So this popped up on Twitter.
It was swarmed, "This is not education," said many posters. "This is a bad tweet, and you should feel bad for writing it." And "Our children do not exist to serve." And "This sounds like the Chamber of Commerce, not the Department of Education."
Some were dipped in a bit more acid. "At this point, why not just send kids back to the mines" and "my parents always told me when i was growing up that i could be anything that tomorrow's global industrial workforce demands."
All of which are on point.
Look, it is important that children be able to support themselves when they grow up, and that they have a set of skills that can be marketed. We would do a huge disservice to students to send them into the world unemployable.
But to imagine that education is simply a means of providing employers with a full supply of useful meat widgets is such a sad, narrow, meager vision of education. It is certainly not what wealthy parents send their children off to school to learn.
Education is about providing choices for students, not employers. It is about helping young humans figure out how to be their own best selves, about learning how to be fully human in the world. That certainly includes figuring out what work they are here to do, but if all you are is your work, then you have a problem.

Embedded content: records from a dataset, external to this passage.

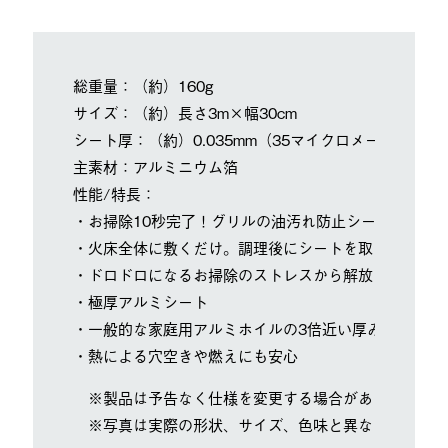
総重量：（約）160g
サイズ：（約）長さ3m×幅30cm
シート厚：（約）0.035mm（35マイクロメートル）
主素材：アルミニウム箔
性能/特長：
・お掃除10秒完了！グリルの油汚れ防止シート。
・火床全体に敷くだけ。調理後にシートを取り除くだけ
・ドロドロになるお掃除のストレスから解放されます。
・極厚アルミシート
・一般的な家庭用アルミホイルの3倍近い厚み
・熱による穴空きや燃えにも安心
※製品は予告なく仕様を変更する場合があります。
※写真は実際の形状、サイズ、色味と異なる場合があ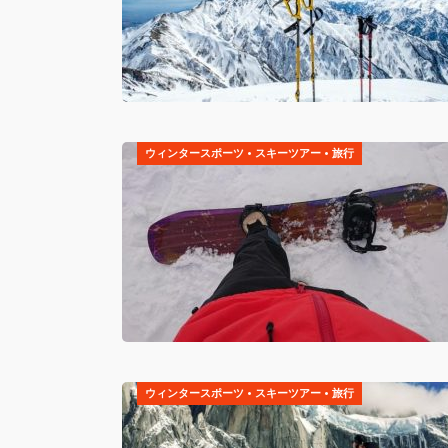
ウィンタースポーツ
•
スキーツアー
•
旅行
ウィンタースポーツ
•
スキーツアー
•
旅行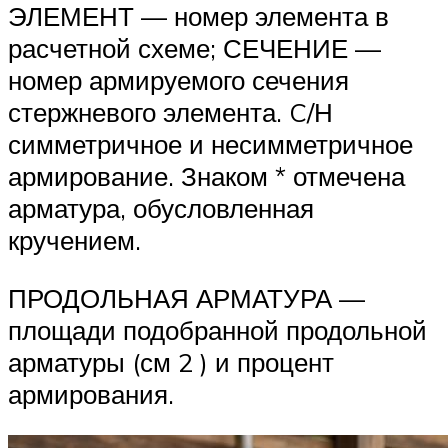
ЭЛЕМЕНТ — номер элемента в
расчетной схеме; СЕЧЕНИЕ —
номер армируемого сечения
стержневого элемента. C/Н
симметричное и несимметричное
армирование. Знаком * отмечена
арматура, обусловленная
кручением.
ПРОДОЛЬНАЯ АРМАТУРА —
площади подобранной продольной
арматуры (см 2 ) и процент
армирования.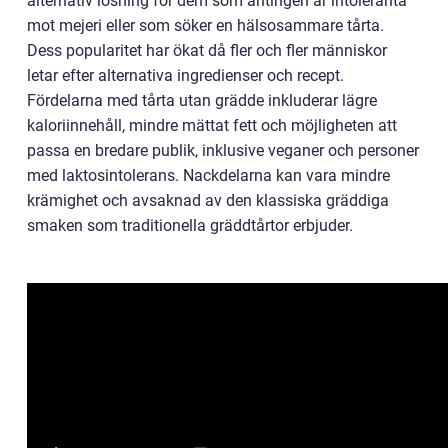
alternativ lösning för dem som antingen är intoleranta
mot mejeri eller som söker en hälsosammare tårta.
Dess popularitet har ökat då fler och fler människor
letar efter alternativa ingredienser och recept.
Fördelarna med tårta utan grädde inkluderar lägre
kaloriinnehåll, mindre mättat fett och möjligheten att
passa en bredare publik, inklusive veganer och personer
med laktosintolerans. Nackdelarna kan vara mindre
krämighet och avsaknad av den klassiska gräddiga
smaken som traditionella gräddtårtor erbjuder.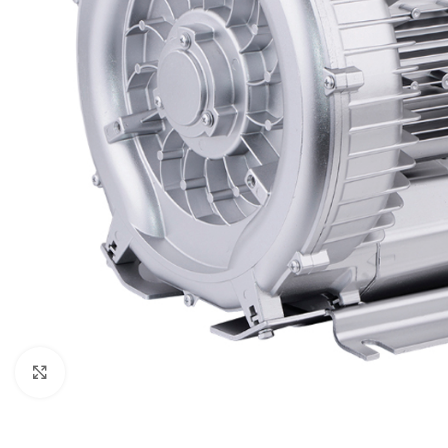
Click to enlarge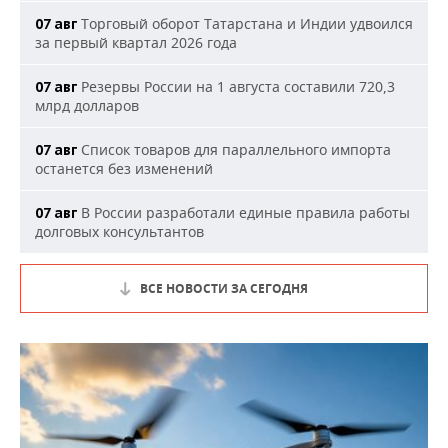
Торговый оборот Татарстана и Индии удвоился
07 авг
за первый квартал 2026 года
Резервы России на 1 августа составили 720,3
07 авг
млрд долларов
Список товаров для параллельного импорта
07 авг
останется без изменений
В России разработали единые правила работы
07 авг
долговых консультантов
ВСЕ НОВОСТИ ЗА СЕГОДНЯ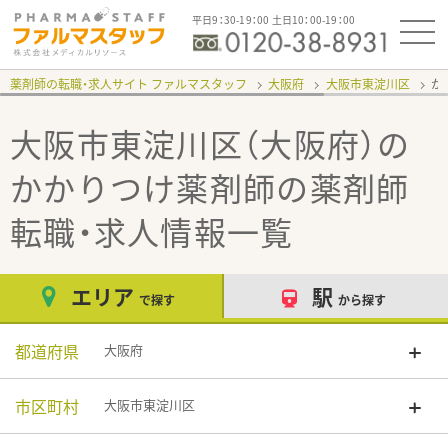
平日9：30-19：00 土日10：00-19：00
薬剤師の転職・求人サイト ファルマスタッフ
大阪府
大阪市東淀川区
か
大阪市東淀川区（大阪府）の
かかりつけ薬剤師
の薬剤師
転職・求人情報一覧
エリア
駅
で探す
から探す
都道府県
大阪府
市区町村
大阪市東淀川区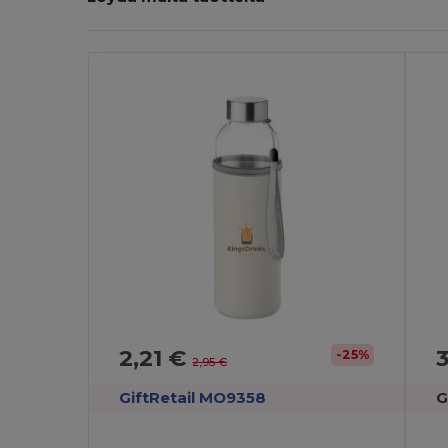
Painatus!
P
2,21 €
-25%
2,95 €
GiftRetail MO9358
G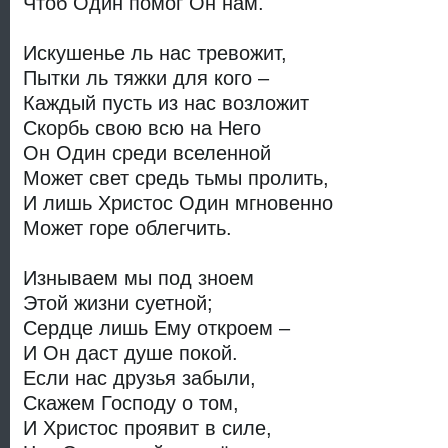
Чтоб Один помог Он нам.
Искушенье ль нас тревожит,
Пытки ль тяжки для кого –
Каждый пусть из нас возложит
Скорбь свою всю на Него
Он Один среди вселенной
Может свет средь тьмы пролить,
И лишь Христос Один мгновенно
Может горе облегчить.
Изнываем мы под зноем
Этой жизни суетной;
Сердце лишь Ему откроем –
И Он даст душе покой.
Если нас друзья забыли,
Скажем Господу о том,
И Христос проявит в силе,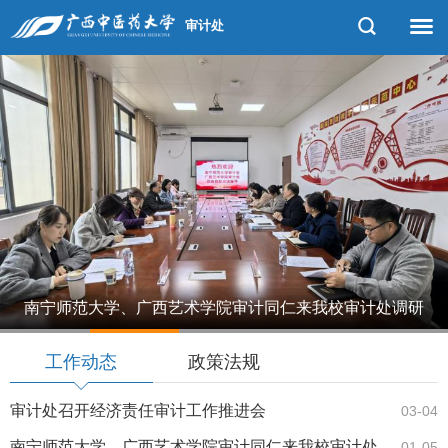
审计处
南宁师范大学、广西艺术学院审计同仁来我校审计处调研
1
2
3
4
5
交流
工作动态
政策法规
审计处召开经济责任审计工作推进会
03-04
南宁师范大学、广西艺术学院审计同仁来我校审计处
01-05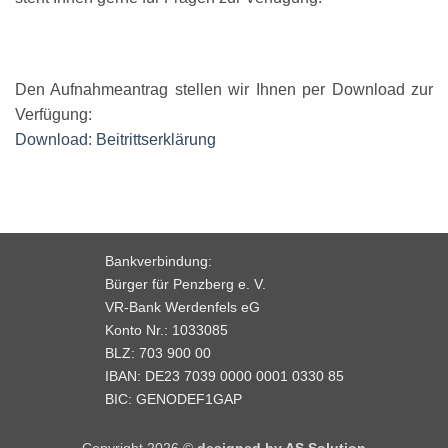
Den Aufnahmeantrag stellen wir Ihnen per Download zur
Verfügung:
Download: Beitrittserklärung
Bankverbindung:
Bürger für Penzberg e. V.
VR-Bank Werdenfels eG
Konto Nr.: 1033085
BLZ: 703 900 00
IBAN: DE23 7039 0000 0001 0330 85
BIC: GENODEF1GAP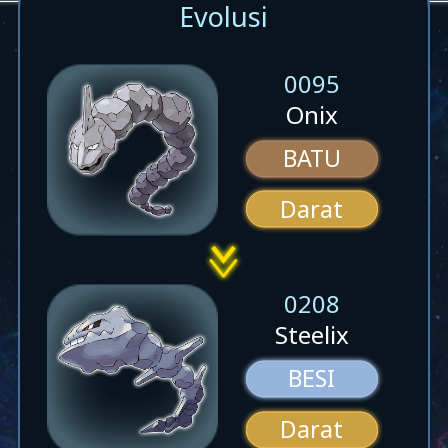
Evolusi
0095
Onix
BATU
Darat
0208
Steelix
BESI
Darat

And that should all be true for all children. It is not okay to say, "Well, those poor kids don't need a real education--they just need something that will get them a good job." This is the old idea, popular in certain Democratic administrations, that education is the only thing we need to fix poverty (and so we don't have to do other things). This is the old idea that poor people don't need rich lives or choices or the kind of deep, enriching education that not-poor kids get. And that is just all kinds of wrong.
So, yes, this was a terrible tweet, and I hope that whatever social media intern wrote it feels bad. Because this is a lousy thing for the United States Secretary of Education to put out there.
I saw this tweet last night - and the swarm of feedback - so, so disappointing that Cardona (or the DOE) thought this was what needed to be said. It does, however, point to a problem for the Democrats - while the GOP pushes vouchers, the Dem solution is always about "training for industry." Both parties are pushing a solution that benefits the oligarchy. Neither solution works for kids.